■ Input data ■

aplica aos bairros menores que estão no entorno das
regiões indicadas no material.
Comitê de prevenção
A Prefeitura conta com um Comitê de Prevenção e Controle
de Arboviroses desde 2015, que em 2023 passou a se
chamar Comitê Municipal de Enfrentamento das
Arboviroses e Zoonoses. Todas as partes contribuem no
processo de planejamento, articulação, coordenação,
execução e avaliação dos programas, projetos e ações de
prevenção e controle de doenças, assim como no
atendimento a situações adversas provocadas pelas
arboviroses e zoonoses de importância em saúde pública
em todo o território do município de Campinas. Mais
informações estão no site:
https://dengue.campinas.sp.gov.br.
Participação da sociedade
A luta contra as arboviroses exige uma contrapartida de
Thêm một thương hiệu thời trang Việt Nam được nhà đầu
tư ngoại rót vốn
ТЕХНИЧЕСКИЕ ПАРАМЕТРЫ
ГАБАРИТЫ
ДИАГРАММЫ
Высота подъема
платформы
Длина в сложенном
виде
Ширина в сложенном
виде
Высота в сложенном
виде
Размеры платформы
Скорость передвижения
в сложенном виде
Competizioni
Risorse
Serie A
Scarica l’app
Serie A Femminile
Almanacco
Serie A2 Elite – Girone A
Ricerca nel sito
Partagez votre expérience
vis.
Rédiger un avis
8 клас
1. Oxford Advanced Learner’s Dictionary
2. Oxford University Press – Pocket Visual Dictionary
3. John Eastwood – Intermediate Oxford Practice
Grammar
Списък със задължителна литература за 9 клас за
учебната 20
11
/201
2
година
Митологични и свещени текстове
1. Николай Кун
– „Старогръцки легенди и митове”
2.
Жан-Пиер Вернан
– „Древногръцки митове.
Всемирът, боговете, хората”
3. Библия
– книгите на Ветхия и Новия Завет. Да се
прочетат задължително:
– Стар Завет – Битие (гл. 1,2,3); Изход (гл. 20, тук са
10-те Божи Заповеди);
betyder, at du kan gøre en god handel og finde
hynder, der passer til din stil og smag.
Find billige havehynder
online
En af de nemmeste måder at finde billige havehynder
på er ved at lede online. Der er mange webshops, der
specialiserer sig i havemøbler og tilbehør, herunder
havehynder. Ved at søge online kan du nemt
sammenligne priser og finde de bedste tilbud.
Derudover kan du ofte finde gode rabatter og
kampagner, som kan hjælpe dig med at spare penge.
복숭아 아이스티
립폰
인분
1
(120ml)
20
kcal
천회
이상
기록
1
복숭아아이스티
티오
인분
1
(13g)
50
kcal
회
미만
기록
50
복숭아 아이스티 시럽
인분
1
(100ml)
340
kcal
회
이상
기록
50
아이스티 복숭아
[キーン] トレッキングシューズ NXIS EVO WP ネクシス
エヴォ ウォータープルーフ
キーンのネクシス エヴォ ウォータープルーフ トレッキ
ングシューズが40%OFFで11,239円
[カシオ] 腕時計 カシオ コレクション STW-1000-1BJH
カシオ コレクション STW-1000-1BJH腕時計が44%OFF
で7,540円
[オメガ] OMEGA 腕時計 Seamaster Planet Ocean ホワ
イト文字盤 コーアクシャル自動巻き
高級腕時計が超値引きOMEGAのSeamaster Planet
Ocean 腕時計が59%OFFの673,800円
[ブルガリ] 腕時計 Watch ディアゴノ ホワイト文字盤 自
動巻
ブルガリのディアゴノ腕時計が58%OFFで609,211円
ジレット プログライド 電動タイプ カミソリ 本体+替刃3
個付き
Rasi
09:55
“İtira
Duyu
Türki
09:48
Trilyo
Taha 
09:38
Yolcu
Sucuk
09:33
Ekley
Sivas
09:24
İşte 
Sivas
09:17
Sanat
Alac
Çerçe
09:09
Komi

■ Task description ■
Turn the material from its first line through the line containing "chamar Comitê Municipal de Enfrentamento das" into a Markdown table with the columns Row and Line, giving one numbered row per line and leaving out blank lines.

■ Solution for this problem ■
| Row | Line |
|---|---|
| 1 | aplica aos bairros menores que estão no entorno das |
| 2 | regiões indicadas no material. |
| 3 | Comitê de prevenção |
| 4 | A Prefeitura conta com um Comitê de Prevenção e Controle |
| 5 | de Arboviroses desde 2015, que em 2023 passou a se |
| 6 | chamar Comitê Municipal de Enfrentamento das |